3. Dios repasa otras imágenes ligadas a la fecundidad: habla de ríos y torrentes, es decir, de aguas que simbolizan la vida, la vegetación, la prosperidad de la tierra y de sus habitantes (Cf. versículo 12). La prosperidad de Jerusalén, su «paz» («shalom»), don generoso de Dios, asegurará a sus hijos una existencia rodeada de ternura materna: «Llevarán en brazos a sus criaturas
y sobre las rodillas las acariciarán» (ibídem) y esta ternura materna será ternura del mismo Dios: «como a un niño a quien su madre consuela, así os consolaré yo» (versículo 13). De este modo, el Señor utiliza la metáfora materna para describir su amor por sus criaturas.
También en el libro de Isaías se pude leer poco antes un pasaje que atribuye a Dios un perfil materno: «¿Acaso olvida una mujer a su niño de pecho, sin compadecerse del hijo de sus entrañas? Pues aunque ésas llegasen a olvidar, yo no te olvido» (49, 15).
En nuestro Cántico las palabras del Señor dirigidas a Jerusalén terminan retomando el tema de la vitalidad interior, expresado con otra imagen de fertilidad y de energía: la de la hierba fresca, imagen aplicada a los huesos, para indicar el vigor del cuerpo y de la existencia (Cf. 66, 14).
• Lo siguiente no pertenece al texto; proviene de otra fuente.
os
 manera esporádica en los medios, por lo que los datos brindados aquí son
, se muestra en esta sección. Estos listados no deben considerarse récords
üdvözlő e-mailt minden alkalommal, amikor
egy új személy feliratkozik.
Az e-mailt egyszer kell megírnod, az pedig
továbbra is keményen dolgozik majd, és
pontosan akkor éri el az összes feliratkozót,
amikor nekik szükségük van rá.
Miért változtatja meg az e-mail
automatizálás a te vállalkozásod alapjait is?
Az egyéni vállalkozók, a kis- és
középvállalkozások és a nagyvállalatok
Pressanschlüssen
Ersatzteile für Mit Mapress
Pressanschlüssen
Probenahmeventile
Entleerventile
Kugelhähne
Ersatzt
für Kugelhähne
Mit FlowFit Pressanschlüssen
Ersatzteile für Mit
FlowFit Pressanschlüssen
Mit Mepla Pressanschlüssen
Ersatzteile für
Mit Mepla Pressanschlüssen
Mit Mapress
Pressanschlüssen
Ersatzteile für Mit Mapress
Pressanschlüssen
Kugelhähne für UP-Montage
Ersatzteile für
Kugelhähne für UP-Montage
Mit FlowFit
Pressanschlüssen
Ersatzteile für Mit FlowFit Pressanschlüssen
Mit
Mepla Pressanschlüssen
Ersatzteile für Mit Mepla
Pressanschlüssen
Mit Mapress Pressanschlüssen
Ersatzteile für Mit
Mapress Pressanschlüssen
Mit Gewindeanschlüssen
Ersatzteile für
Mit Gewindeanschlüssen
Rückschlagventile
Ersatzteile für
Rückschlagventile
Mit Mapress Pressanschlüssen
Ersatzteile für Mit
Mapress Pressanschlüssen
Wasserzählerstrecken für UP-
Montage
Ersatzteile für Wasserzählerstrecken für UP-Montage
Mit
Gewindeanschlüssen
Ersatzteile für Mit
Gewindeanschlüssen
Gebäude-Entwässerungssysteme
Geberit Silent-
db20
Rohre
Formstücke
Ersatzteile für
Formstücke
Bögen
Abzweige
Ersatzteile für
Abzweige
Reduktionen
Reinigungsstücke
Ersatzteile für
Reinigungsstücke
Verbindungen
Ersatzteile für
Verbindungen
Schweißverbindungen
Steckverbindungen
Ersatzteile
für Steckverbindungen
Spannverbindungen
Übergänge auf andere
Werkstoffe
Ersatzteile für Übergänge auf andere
4. Al llegar a este punto, ante la ciudad-madre, es fácil ampliar la mirada hasta el perfil de la Iglesia, virgen y madre fecunda. Concluyamos nuestra meditación sobre la Jerusalén renacida con una reflexión de san Ambrosio, tomada de su obra «Las vírgenes»: «La santa Iglesia es inmaculada en su unión conyugal: fecunda por sus partos, virgen por su castidad, a pesar de los hijos que engendra. Nos ha dado a luz, por tanto, una virgen que no ha concebido por obra de un hombre sino por obra del Espíritu. Nos ha dado a luz una virgen, pero no con dolores físicos, sino con el júbilo de los ángeles. Una virgen nos amamanta, pero no con la leche del cuerpo, sino con esa de la que habla el apóstol, cuando dice haber amamantado en la tierna edad del pueblo de Dios que crece.
¿Qué mujer casada tiene más hijos que la santa Iglesia? Es virgen por la santidad que recibe en los sacramentos y madre de pueblos. Su fecundidad está atestiguada también por la Escritura, que dice: "más son los hijos de la abandonada, que los hijos de la casada" (Isaías 54, 1; Gálatas 4, 27). Nuestra madre no tiene un hombre sino un esposo, pues tanto la Iglesia en los pueblos como el alma de cada uno de sus individuos --inmunes de cualquier infidelidad, fecundas en la vida del espíritu-- sin que decaiga su pudor, se casan con el Verbo de Dios como con un esposo eterno» (I,31: Saemo 14/1, pp. 132-133).